JOHANNESBURG- Pioneer Foods Group announced that the company’s total volumes have increased to levels of more than 5.2% while Group turnover has decreased by 2.4% largely due to sales price deflation in soft commodities.
Speaking in a cautionary advisory to investors on Friday, the company said its South African business, excluding exports, delivered a solid performance despite the challenging economic backdrop and intensified competition by delivering volume growth of 4.7%.
South African revenue declined by 5.2% largely due to sales price deflation in soft commodities.
In addition, revenue from the Group’s International business, including South African exports, grew by 19.5%.
“The increase in sales volumes resulted in Pioneer Foods gaining market share, confirmed by the growth in our composite corporate market share in top end South African grocers on a three- month basis ending December 2017,” said the company in an announcement.
It added that the improved sales volume performance and normalisation of raw material cost positions should support higher first half margin and profit compared to the corresponding period.
“The improvements will be partially offset by the underperformance in the wheaten value chain as well as price promotional related margin pressure,” company said.
The company also suggested that the maize business delivered a strong performance with White Star regaining market share within a category that has seen high single-digit volume growth for the three-month period under review.
On the other side via its wheaten value chain, including bakeries, the company faced a challenging trading environment which was partly as a result of consumers switching from bread to more affordable maize meal, as well as intensified price promotional activity.

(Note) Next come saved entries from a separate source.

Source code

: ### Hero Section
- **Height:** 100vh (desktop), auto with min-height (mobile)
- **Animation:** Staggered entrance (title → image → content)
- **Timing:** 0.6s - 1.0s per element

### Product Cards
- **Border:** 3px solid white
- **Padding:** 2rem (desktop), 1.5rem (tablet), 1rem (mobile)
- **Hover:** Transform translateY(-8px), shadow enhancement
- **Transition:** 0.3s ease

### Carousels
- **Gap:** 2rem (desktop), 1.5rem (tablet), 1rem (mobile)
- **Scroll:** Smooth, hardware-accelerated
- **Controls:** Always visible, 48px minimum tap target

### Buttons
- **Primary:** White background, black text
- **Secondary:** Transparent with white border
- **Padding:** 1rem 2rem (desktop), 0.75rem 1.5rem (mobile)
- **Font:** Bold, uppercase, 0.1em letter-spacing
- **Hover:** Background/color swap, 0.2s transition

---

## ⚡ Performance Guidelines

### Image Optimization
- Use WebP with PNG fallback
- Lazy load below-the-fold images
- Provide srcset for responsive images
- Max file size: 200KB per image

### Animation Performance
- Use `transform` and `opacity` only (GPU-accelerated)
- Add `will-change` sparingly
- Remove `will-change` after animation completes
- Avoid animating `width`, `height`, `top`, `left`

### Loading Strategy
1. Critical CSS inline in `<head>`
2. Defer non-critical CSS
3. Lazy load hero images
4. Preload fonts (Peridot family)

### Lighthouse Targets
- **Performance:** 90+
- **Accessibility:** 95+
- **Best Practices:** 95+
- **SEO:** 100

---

“The additional bread capacity in Kwazulu-Natal which was successfully commissioned in December 2017, will enable more effective participation in the coastal region.”
“The Weet-Bix, Liqui-Fruit and Ceres brands posted excellent performances during the reporting period with double-digit revenue growth. This was mainly as a result of participation in major retailer promotions as well as solid growth in the independent wholesale market,” the company said.

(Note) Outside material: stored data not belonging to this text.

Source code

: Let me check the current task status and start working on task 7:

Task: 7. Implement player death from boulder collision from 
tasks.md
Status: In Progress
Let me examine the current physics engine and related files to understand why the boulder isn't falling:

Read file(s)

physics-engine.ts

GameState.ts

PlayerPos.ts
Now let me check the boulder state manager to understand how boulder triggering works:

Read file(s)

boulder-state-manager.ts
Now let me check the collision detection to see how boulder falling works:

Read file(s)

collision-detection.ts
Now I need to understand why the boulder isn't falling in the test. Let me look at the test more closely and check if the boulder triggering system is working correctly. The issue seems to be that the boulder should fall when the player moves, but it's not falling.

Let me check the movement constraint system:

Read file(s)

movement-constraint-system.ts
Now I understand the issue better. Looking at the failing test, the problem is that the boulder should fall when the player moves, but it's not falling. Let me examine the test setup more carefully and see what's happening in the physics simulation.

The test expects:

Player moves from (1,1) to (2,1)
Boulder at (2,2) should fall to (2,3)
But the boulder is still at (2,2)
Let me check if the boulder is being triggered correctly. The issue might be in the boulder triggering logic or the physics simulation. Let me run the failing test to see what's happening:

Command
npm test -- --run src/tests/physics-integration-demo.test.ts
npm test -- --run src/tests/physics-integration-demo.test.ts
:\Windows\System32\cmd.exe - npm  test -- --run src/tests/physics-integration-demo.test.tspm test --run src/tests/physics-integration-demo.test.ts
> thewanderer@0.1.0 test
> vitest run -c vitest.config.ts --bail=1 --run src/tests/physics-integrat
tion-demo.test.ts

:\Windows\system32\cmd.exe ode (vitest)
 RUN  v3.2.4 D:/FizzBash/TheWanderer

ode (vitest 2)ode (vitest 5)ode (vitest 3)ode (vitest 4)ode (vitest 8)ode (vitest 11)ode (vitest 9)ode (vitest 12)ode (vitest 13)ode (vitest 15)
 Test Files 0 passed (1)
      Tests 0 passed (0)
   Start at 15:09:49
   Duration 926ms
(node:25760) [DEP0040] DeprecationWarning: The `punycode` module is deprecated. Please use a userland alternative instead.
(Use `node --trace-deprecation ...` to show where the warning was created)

“Beverage exports performed better than expected, but volume growth remains challenging due to currency volatility and the prudent credit management policies in place. Fruit export volumes improved given the higher levels of stock available for sale compared to the prior comparative period.”
The company further explained that the Group’s short-term strategy remains focused on restoring the health of the core portfolio and delivering a substantial recovery on the weak 2017 performance.
“We, however, remain mindful of the major detractors in the wheat and baking value chain, as well as concerns around the performance of the Heinz SA business which is currently being repositioned. The international business will also stand to be impacted by the stronger Rand. It is expected that the overall trading environment will remain competitive.”
“The Group has considerable operations in the Western Cape and in light of the widely-reported water crisis in the region, contingency plans have been developed to ensure sustained supply of products. In addition to a continued containment in overall water consumption, a number of contingencies, have been put in place to limit the impact of the water crisis as far as possible,” explained the company.